How to determine if that ‘free audit’ solicitation email is legit
It can be tough to determine if a 'no obligation' audit email is legitimate. Thankfully, columnist Dianne Huff shows how you can identify scams -- and how to get basic website audit information for free.
One of my small business clients forwarded an email to me with the question, “Do I want this no-obligation audit?”
I stand behind the work I do, so I have no qualms if a client wants to use tools, or even reports, from other agencies to see how their websites stack up to the competition.
But in this case, as soon as I saw the email my response was, “AAAEEE! No, don’t do it!” Why? Because it was one of those spam/scam-type emails.
I get these emails from clients on a regular basis, so I thought it would be good to break down how to quickly spot a scam email. In addition, I’ll show how you can easily locate the relevant audit report information for yourself using Search Console.

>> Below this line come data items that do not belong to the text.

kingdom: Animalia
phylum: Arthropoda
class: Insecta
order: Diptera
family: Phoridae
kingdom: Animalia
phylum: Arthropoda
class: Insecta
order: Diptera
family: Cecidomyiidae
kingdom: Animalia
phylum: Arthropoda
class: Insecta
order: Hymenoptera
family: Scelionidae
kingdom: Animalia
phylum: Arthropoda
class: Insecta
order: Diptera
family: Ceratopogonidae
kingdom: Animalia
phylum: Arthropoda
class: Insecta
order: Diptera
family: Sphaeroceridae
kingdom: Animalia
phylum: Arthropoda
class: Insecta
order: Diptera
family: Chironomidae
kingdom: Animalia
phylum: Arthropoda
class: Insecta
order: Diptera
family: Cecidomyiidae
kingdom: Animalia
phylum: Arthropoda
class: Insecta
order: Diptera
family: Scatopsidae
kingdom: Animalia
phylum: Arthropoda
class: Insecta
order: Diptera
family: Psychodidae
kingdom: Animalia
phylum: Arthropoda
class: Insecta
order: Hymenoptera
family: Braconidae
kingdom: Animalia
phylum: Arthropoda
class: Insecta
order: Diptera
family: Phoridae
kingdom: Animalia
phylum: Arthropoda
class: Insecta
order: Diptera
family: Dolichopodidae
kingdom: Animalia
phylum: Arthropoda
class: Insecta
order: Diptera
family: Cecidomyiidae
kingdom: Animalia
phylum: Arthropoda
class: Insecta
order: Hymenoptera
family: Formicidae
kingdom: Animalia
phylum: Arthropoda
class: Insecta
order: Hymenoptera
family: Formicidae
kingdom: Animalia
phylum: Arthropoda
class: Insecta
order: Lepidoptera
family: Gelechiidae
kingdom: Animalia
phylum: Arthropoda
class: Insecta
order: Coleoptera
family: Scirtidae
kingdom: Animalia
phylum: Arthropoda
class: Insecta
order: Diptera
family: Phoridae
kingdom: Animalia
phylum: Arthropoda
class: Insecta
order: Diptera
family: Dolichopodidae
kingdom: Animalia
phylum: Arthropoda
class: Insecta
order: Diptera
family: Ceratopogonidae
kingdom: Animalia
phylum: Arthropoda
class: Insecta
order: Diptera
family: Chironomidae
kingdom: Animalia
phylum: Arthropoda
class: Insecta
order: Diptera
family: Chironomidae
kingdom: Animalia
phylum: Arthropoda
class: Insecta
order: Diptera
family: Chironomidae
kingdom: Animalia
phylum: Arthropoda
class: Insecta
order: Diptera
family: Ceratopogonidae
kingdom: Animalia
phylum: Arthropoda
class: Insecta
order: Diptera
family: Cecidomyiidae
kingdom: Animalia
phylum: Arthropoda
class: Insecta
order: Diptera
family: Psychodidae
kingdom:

The scam: Free ‘no obligation’ audit
As you can see in Figure 1, the email appears to come from a real person: Alan Walker, Marketing Consultant; he’s letting my client know the company website is full of errors and that his large design team will fix all of them.
The email gives three easy clues for spotting the scam:
Clue #1: Gmail “from” address
This is a dead give away: Alan’s last name doesn’t match his Gmail address, which I’ve noted in Figure 1.
If Alan were indeed a “professional” marketing consultant, he would most likely have a domain name rather than a Gmail address.